The DMR patterns of cells upon repeated stimulation with pindolol and epinephrine.
Step 1: 2 min pulse stimulation in the absence and presence of an inhibitor, followed by perfusion with the assay buffer in the absence and presence of the respective inhibitor; and Step 2: continuous exposure to 2 nM epinephrine using perfusion. (a) DMR signals, and (b) DMR characteristics, later of which the P-DMR of the 1st pindolol-induced DMR, and both N-DMR and P-DMR of the 2nd EPI induced DMR were plotted as a function of inhibitors. The flow rate was 1 µl/min under all conditions. n = 2 to 4.
Figure 7.
The simulated dose responses of distinct agonists as a function of spare receptors in the cell using the operational model.
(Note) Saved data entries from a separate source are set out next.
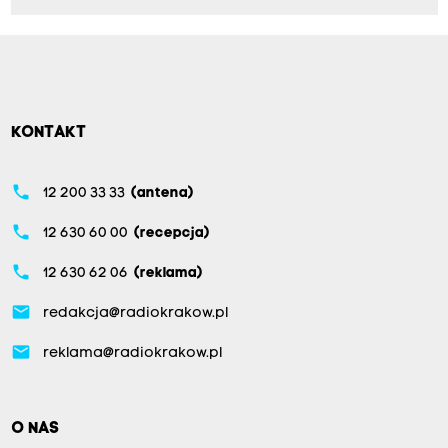
KONTAKT
phone
12 200 33 33
(antena)
phone
12 630 60 00
(recepcja)
phone
12 630 62 06
(reklama)
email
redakcja@radiokrakow.pl
email
reklama@radiokrakow.pl
O NAS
(a) epinephrine; (b) pindolol; (c) salbutamol; and (d) salmeterol. The spare receptors were normalized in percentage.
Figure 8.
The simulated sensitivity of distinct agonists to loss of receptors (in percentage).
(a) The effect of an EC100 of each agonist (calculated where the total receptor is unchanged; RT = 100) at different receptor numbers. Data were normalized to percentage of the response at the EC100 where RT = 100. (d) The function of Emax achievable by the agonists as receptor loss.